> **TEXTO FORNECIDO**:
* * *
A
importância de se conhecer a história de um país contribui imensamente
para que possamos compreender os fatores que desencadearam
comportamentos culturais, sociais, políticos e econômicos daquela nação.
A mais recente produção do cineasta pernambucano Marcelo Gomes tece, de
maneira nua e crua, o cotidiano de Joaquim José da Silva Xavier, o
“Tiradentes”.
O enfoque que Marcelo propõe em sua narrativa é mostrar o processo emocional e a construção de consciência política desse personagem histórico, que de alferes (posto militar que equivale ao segundo tenente) da coroa portuguesa, se torna o líder revolucionário da Inconfidência Mineira no Brasil do século XVIII. A produção foi indicada para competir ao Urso de Ouro, prêmio principal no Festival de Berlim desse ano, e estreia no Brasil no dia 20 de abril, um dia antes do feriado de Tiradentes.
O elenco
do filme, que é composto por atores brasileiros, portugueses, africanos
e índios, tem um tom quase documental da rotina desses personagens. A
preparação e ensaio dos atores durou um mês, e contou com direção de
elenco da, também atriz, Sílvia Lourenço. O paulista Júlio Machado
interpreta o protagonista que vive em uma pequena vila no interior de
Minas Gerais. Junto com ele vivem outros militares que trabalham para
Portugal: Manoel (Miguel Pinheiro), que é o seu superior, Januário
(Rômulo Braga), que é soldado, além de alguns escravos. Dentre estes,
ele tem uma atração e atenção especial por “Preta” (Izabél Zuaa), que é
responsável pela cozinha da tropa e dos piolhos que fazem coçar a cabeça
de Joaquim, porém ela não pertence a ele, e sim outro escravo, o João
(Welket Bungué).
* * *
> **DADOS FORNECIDOS**:

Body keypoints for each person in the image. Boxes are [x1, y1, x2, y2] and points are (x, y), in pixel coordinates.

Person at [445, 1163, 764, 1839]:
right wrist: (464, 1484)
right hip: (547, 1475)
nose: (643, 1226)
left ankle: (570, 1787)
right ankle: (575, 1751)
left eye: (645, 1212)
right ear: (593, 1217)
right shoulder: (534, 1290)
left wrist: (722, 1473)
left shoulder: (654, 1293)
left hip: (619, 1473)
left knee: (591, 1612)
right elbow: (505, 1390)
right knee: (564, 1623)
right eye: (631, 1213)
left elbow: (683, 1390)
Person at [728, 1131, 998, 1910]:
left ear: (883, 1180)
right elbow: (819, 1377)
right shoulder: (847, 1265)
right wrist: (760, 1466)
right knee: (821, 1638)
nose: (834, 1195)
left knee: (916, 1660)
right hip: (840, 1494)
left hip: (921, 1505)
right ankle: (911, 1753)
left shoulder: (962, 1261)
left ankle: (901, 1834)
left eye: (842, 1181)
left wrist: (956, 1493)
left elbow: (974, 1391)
* * *
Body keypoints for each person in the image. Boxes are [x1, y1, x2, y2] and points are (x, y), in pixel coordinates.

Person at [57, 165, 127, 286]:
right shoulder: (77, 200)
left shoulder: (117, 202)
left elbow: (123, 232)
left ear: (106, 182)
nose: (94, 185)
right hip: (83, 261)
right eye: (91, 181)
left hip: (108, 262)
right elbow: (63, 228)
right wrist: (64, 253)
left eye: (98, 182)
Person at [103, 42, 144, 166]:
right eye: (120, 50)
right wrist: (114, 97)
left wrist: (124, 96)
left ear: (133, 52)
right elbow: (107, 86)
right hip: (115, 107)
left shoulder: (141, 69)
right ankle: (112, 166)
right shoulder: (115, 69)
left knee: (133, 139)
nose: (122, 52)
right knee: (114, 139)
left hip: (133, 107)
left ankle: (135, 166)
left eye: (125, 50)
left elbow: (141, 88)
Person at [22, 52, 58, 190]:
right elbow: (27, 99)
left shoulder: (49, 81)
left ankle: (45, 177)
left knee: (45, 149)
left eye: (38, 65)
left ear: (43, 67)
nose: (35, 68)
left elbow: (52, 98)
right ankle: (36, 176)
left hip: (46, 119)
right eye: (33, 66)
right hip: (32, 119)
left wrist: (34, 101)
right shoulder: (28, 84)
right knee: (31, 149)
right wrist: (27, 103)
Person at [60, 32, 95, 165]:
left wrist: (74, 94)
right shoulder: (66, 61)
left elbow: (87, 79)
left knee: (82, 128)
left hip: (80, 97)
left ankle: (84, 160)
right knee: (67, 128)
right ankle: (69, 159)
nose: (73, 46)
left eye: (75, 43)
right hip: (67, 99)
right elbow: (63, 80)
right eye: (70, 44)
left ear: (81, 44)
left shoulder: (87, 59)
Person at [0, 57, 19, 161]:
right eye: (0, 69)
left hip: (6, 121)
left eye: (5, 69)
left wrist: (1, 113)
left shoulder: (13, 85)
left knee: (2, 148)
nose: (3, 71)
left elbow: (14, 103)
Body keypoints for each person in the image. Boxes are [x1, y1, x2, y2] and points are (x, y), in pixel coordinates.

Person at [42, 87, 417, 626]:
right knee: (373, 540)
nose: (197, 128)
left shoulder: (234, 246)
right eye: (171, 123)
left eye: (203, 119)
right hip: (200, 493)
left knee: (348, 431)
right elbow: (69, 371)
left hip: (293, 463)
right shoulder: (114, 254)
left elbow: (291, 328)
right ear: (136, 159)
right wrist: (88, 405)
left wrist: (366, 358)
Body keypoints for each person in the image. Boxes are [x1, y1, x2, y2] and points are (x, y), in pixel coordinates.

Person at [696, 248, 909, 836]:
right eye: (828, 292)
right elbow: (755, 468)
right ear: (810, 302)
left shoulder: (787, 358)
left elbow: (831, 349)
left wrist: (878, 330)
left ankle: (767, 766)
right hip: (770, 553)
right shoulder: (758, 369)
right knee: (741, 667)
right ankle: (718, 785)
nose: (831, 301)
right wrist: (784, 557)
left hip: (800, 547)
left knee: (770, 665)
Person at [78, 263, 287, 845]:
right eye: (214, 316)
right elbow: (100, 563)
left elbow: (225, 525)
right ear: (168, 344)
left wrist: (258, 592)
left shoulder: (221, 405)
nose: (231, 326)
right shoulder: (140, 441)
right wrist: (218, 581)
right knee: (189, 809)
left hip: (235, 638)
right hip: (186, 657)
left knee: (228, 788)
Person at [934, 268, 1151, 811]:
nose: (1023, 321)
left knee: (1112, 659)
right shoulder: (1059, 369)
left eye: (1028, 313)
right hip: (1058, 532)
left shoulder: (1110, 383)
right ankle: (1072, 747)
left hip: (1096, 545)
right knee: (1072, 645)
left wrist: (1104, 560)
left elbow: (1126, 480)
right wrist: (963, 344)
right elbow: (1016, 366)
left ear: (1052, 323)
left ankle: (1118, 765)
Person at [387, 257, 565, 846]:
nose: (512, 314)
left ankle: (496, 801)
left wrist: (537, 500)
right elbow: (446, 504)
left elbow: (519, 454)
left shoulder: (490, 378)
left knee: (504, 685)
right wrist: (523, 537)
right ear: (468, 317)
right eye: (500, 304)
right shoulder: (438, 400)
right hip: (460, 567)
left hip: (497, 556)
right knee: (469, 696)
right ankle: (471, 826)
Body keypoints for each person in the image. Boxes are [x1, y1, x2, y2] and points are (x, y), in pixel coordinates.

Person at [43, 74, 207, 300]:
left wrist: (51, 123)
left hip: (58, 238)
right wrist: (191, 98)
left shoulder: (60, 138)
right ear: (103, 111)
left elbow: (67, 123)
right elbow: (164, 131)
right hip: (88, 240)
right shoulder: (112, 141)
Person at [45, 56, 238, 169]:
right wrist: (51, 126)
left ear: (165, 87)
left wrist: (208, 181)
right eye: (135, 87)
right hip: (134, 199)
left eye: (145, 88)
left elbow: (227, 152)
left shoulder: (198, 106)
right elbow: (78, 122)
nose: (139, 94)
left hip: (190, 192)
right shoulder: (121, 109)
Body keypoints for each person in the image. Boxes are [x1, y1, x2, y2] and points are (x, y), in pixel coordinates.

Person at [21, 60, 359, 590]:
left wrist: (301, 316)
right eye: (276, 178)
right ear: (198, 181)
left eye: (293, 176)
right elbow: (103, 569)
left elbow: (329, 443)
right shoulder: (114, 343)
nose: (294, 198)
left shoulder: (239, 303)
* * *
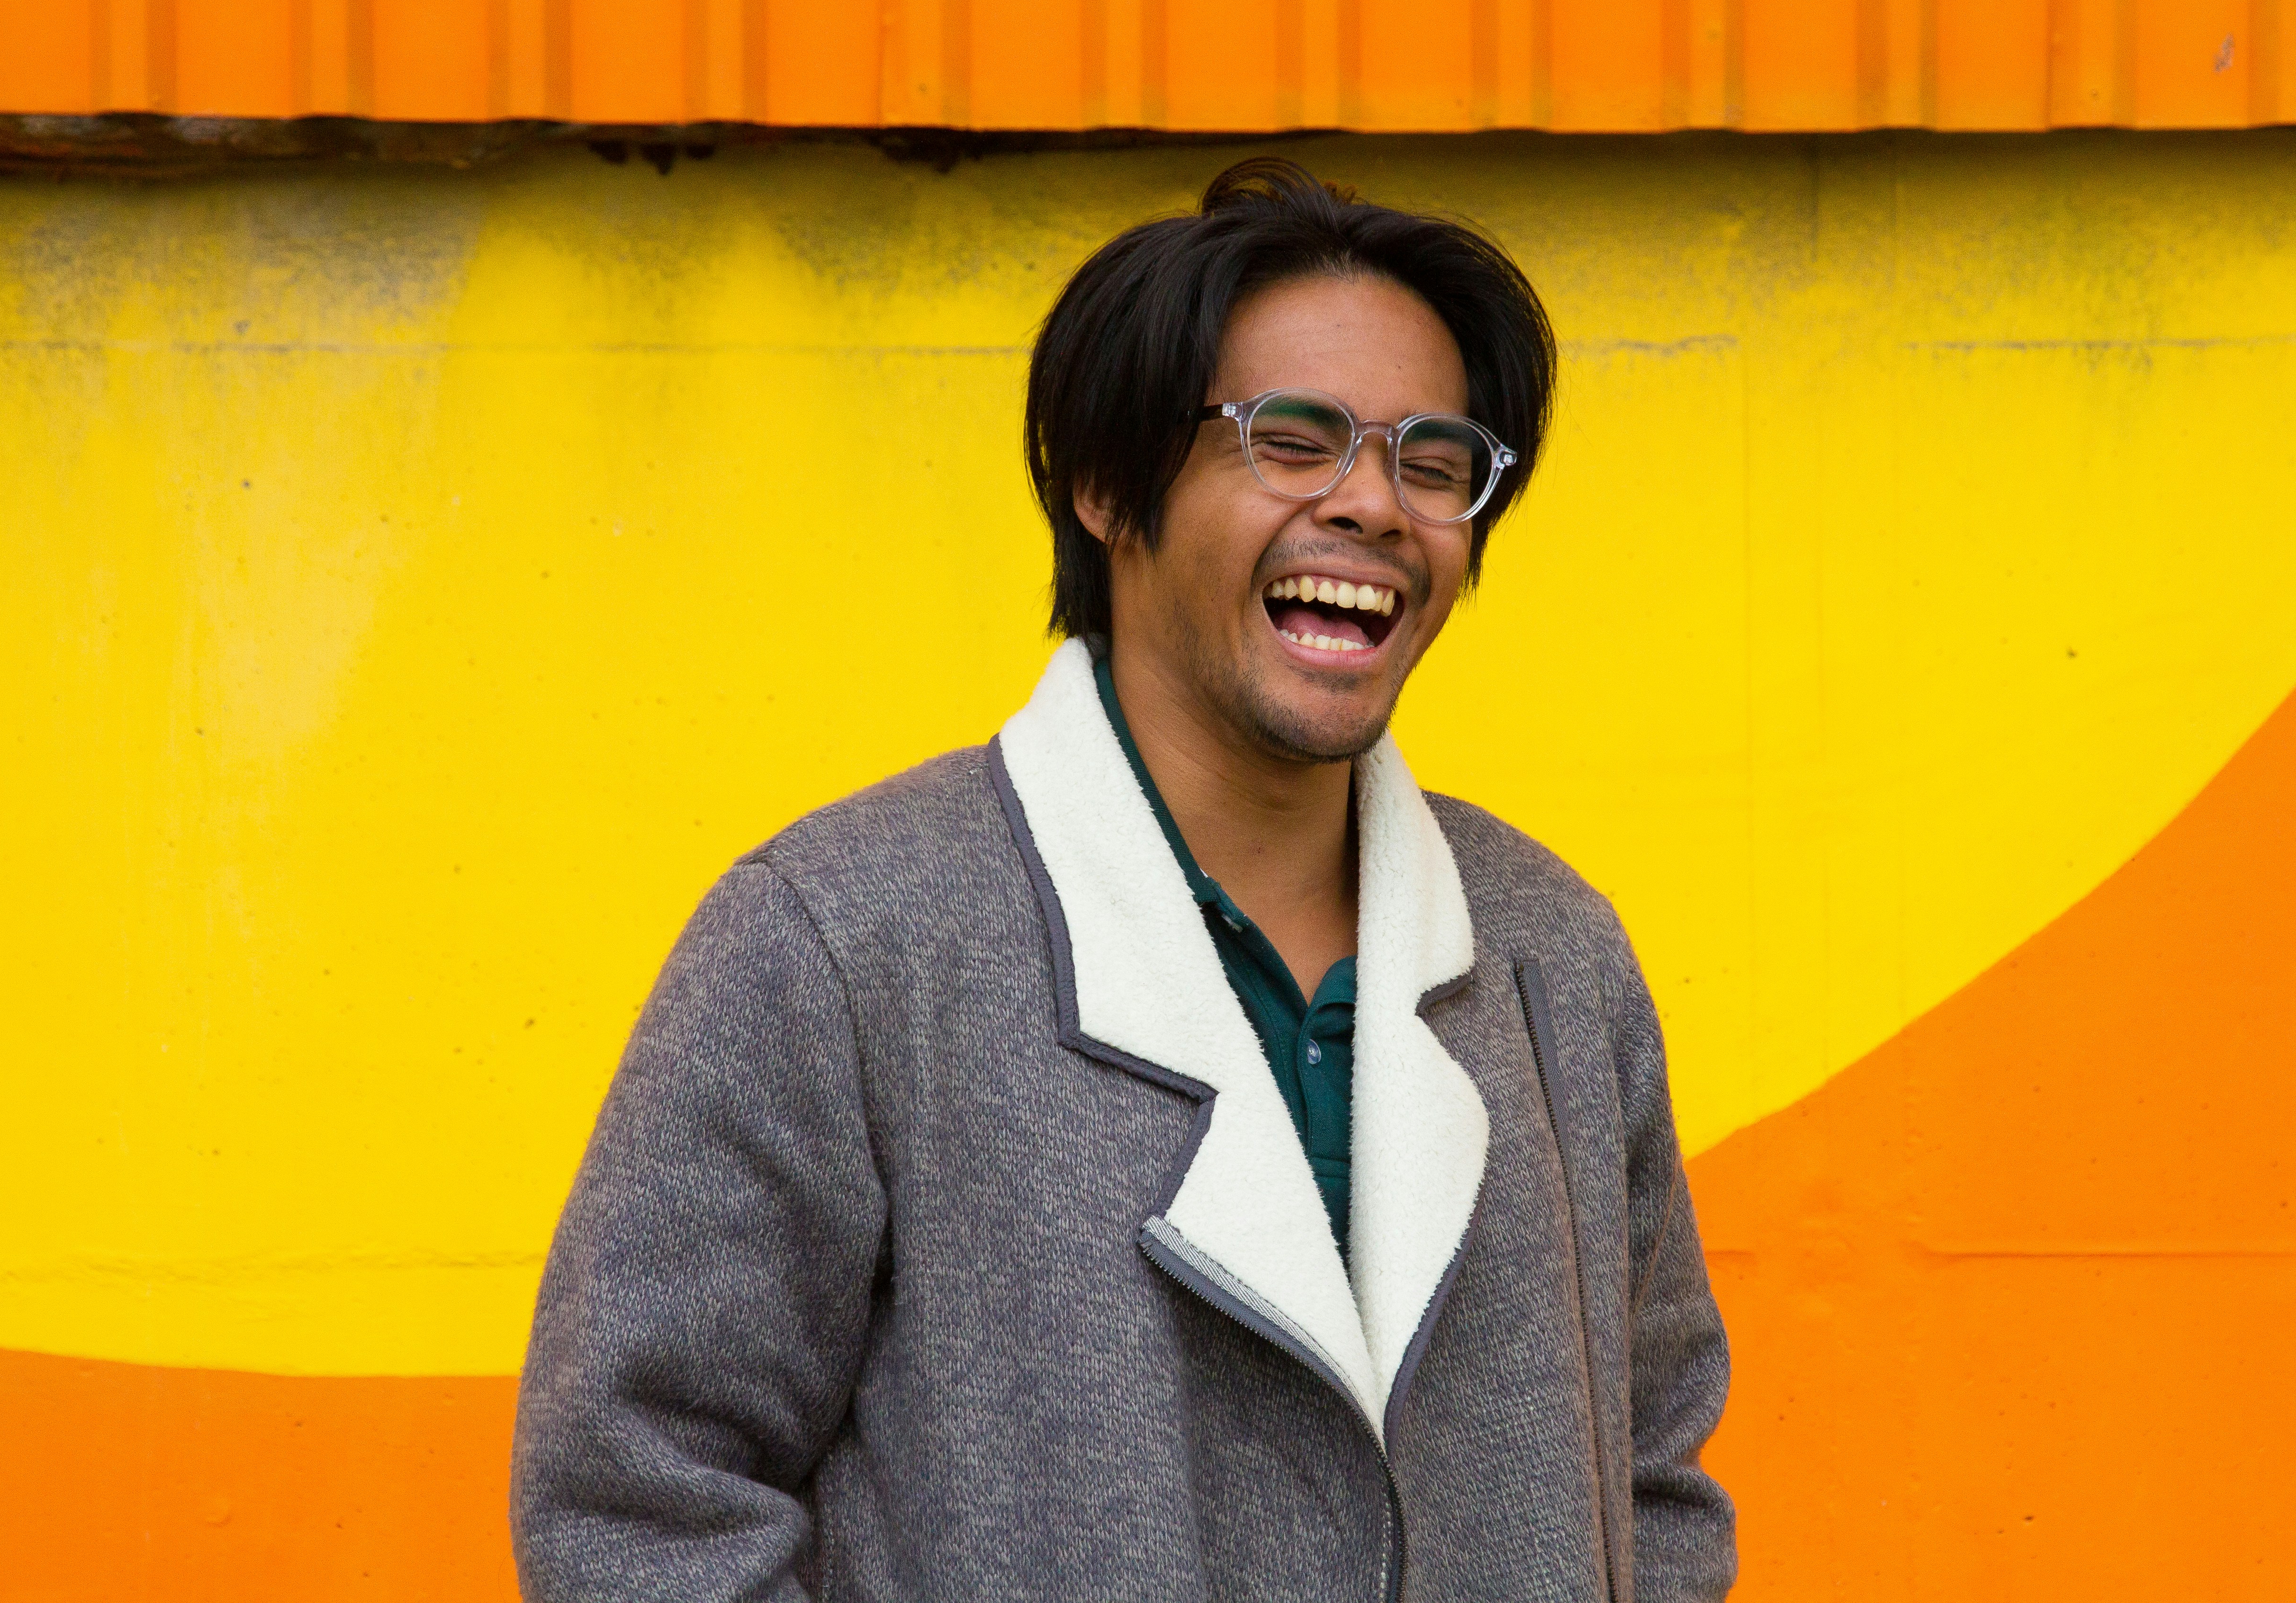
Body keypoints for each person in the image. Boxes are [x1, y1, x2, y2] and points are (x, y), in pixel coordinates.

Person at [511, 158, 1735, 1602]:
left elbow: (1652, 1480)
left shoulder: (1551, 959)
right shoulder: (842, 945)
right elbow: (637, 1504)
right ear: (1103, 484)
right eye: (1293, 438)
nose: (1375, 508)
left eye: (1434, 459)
* * *
> **PROBLEMA A RESOLVER**:
Passe para o inglês esta frase do texto sobre o filme de Marcelo Gomes: "O paulista Júlio Machado interpreta o protagonista que vive em uma pequena vila no interior de Minas Gerais." Os itens foram tirados de outra fonte.

> **EXERCÍCIO RESOLVIDO**:
Júlio Machado, from São Paulo, plays the protagonist, who lives in a small village in the interior of Minas Gerais.